Update! Identity of Young Couple found!

The young couple in the previous post are Clara Barton and John J. Elwell, the young man she was linked to romantically.

Clara Barton biography on Wikipedia

John J. Elwell, on Find-a-Grave

While there is no evidence that they were ever sexually intimate, some time after the war, General Elwell wrote to her that he loved her “all the law allows (and a little more perhaps)”. What exactly that meant remains the realm of speculation, as it is certainly cryptic by intent; General Elwell was a married man. Given that he was married at the time of his association with Clara Barton, this photograph becomes an act of bravery and defiance (or brazenness depending on your take of Victorian social mores), although perhaps it could have been passed off as innocent as Ms. Barton and General Elwell both served together in South Carolina at the assault on Fort Wagner, he with the Quartermaster’s Corps, she as a civilian nurse. Certainly at the time she was already famous, and he would have been so as well by the time the photo was taken in 1865, so it may have been at Mathew Brady’s urging that they posed together or it may have been of their own choosing.
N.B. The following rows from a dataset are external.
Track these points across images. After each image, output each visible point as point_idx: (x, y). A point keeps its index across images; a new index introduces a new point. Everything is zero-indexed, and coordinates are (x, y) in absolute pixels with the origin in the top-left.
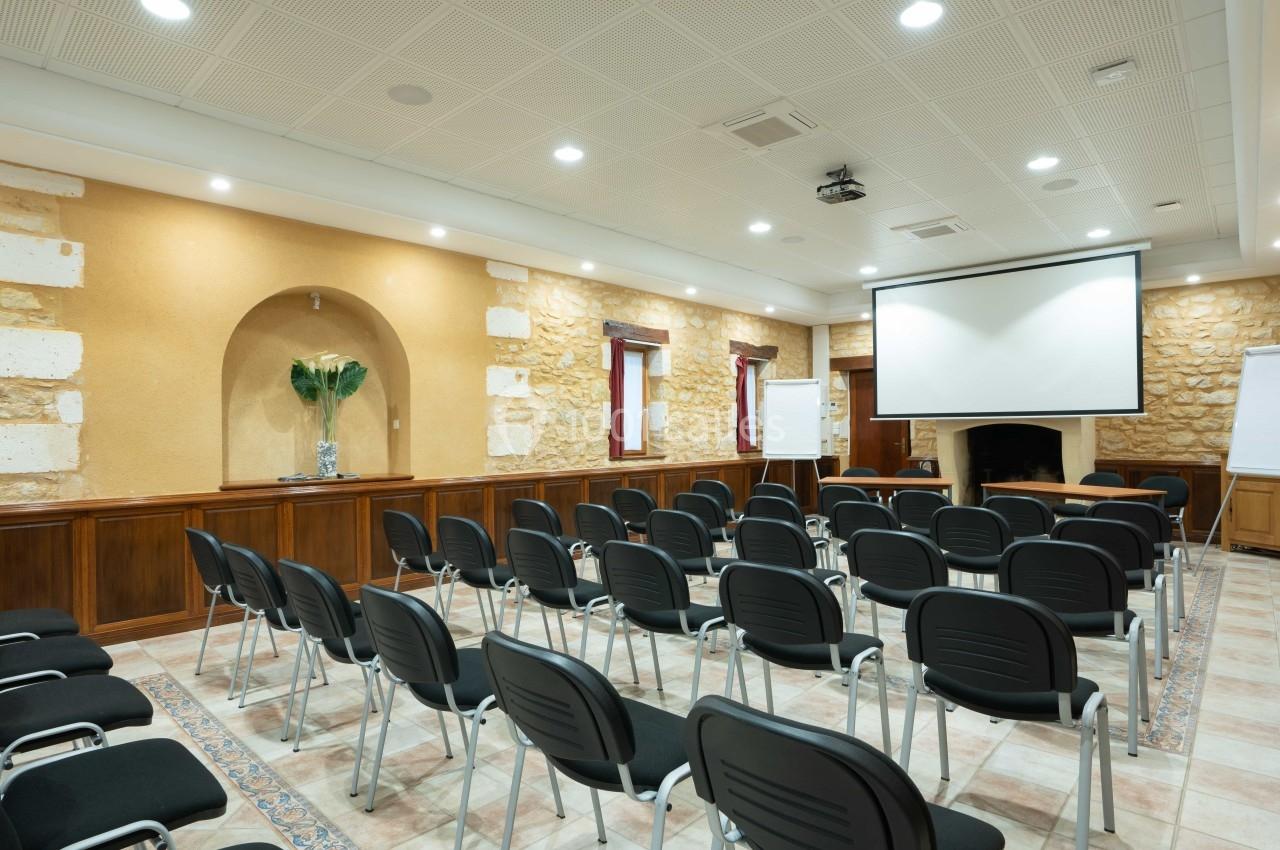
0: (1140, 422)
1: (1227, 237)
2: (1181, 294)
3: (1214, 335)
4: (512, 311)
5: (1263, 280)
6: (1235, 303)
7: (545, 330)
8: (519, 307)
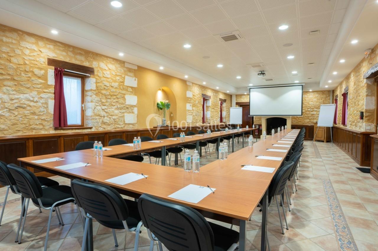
0: (300, 118)
1: (318, 83)
2: (308, 93)
3: (313, 101)
4: (190, 92)
5: (322, 91)
6: (317, 95)
7: (194, 96)
8: (191, 91)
Here is an image of General Elwell:

General John J. Elwell

and Clara Barton:

Clara Barton

And my photo for comparison:

John J. Elwell and Clara Barton, Washington DC
John J. Elwell and Clara Barton, Washington DC

2 thoughts on “Update! Identity of Young Couple found!”

  1. This is not Clara Barton and John Elwell and look nothing like them. For one thing, he would be in his uniform. For another, they were never in Washington at the same time. Stephen Oates wrote in his book A Woman of Valor, “he [Gen. Daniel Rucker, Chief QM, Washington, DC] told her that Colonel Elwell had been there inquiring after her, and the possibility that she might see John Elwell again lifter her spirits a little. But she heard nothing more from Elwell until early spring, when she received a letter saying that he was now stationed at the Union prison in Elmira, New York…”

    1. I agree, this is not Clara Barton. Having seen dozens of photos of Clara, I can instantly see that the faces doesn’t match up with the known portrait of Clara by Mathew Brady in 1865. Those two photos were posed so nearly exactly alike that they are excellent examples for use in facial feature distance comparisons.

      I have provided an image to go along with my analysis below. See http://www.tampapix.com/bartoncomparison.htm.

      If you resize the photos so that the distance from the pupils to the tip of the nose is equal (blue lines), you can see that the chins don’t line up.
      Clara had a slight cleft in her chin, the woman on the left does not.

      Clara had moles on her cheeks on each side of her nose, the woman at left does not.

      Clara has a much rounder face and the shape of her eyes are completely different.

      Clara’s eyelids droop down at the outer ends, the woman’s eyes on the left do not, nor do her eyebrows.

      When you resize the photos so that the distance between the pupils are the same (blue lines), then measure the distance from the pupils to the nostrils to the lips, they do not line up.

      The green lines are duplicated exactly the same size for both photos. The vertical distance from Clara’s eyes to her nose to her mouth represents a smaller ratio than that of the woman on the left. Meaning that Clara’s eyes are wider apart relative to the distance to her nose and mouth when compared to the woman on the left.

      The only similarity between these two women is their hairstyle and dress, both of which were common to thousands of women in Washington during the Civil War period.